Fluctuations and Pseudo Long Range Dependence in Network Flows: A Non-Stationary Poisson Process Model

TL;DR

This paper introduces a non-stationary Poisson process model to explain the varying fluctuation scaling laws in complex network flows, linking them to external/internal forces and pseudo long-range dependence.

Contribution

It provides an analytical framework for understanding non-universal fluctuation scaling and its relation to pseudo long-range dependence in network systems.

Findings

The scaling exponent varies between 1/2 and 1 depending on system factors.

The model captures crossover behavior in fluctuation scaling.

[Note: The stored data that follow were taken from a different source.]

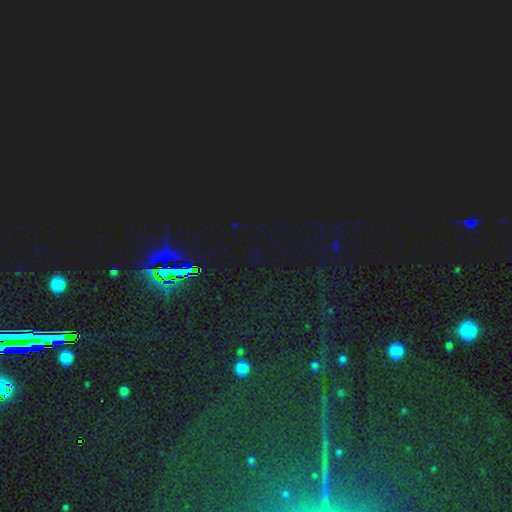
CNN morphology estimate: A star or artifact, not a galaxy (85%).

Vote fractions:
- Smooth or featured? star or artifact: 85% / smooth: 9% / featured or disk: 6%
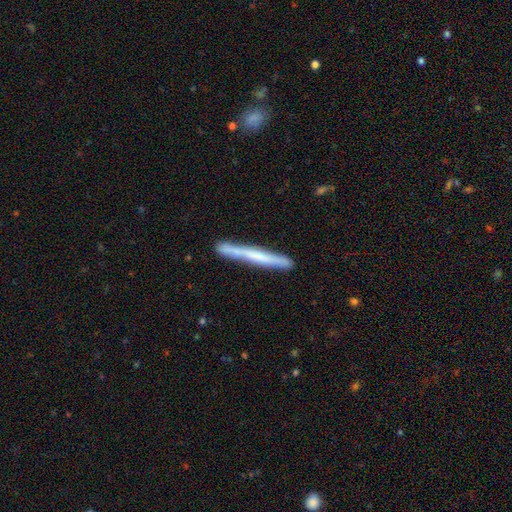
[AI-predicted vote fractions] smooth 48%, featured or disk 46%, star or artifact 6%. Down the decision tree: merging — none (86%).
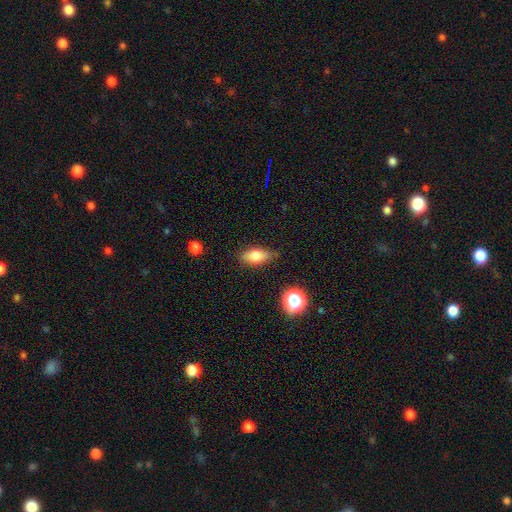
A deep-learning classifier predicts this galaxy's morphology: A smooth galaxy with no disk features (75%) that is in between round and cigar-shaped (81%).

Vote fractions:
- Smooth or featured? smooth: 75% / featured or disk: 16% / star or artifact: 9%
- How rounded? in between: 81% / cigar-shaped: 12% / round: 7%
- Merging? none: 80% / minor disturbance: 15% / major disturbance: 3% / merger: 2%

Numerical experiments confirm the model's ability to reproduce multi-scaling phenomena.

Abstract

In the study of complex networks (systems), the scaling phenomenon of flow fluctuations refers to a certain power-law between the mean flux (activity) $<F_i>$ of the $i$th node and its variance $\sigma_i$ as $\sigma_i \propto < F_{i} > ^{\alpha}$. Such scaling laws are found to be prevalent both in natural and man-made network systems, but our understanding of their origins still remains limited. In this paper, a non-stationary Poisson process model is proposed to give an analytical explanation of the non-universal scaling phenomenon: the exponent $\alpha$ varies between 1/2 and 1 depending on the size of sampling time window and the relative strength of the external/internal driven forces of the systems. The crossover behavior and the relation of fluctuation scaling with pseudo long range dependence are also accounted for by the model. Numerical experiments show that the proposed model can recover the multi-scaling phenomenon.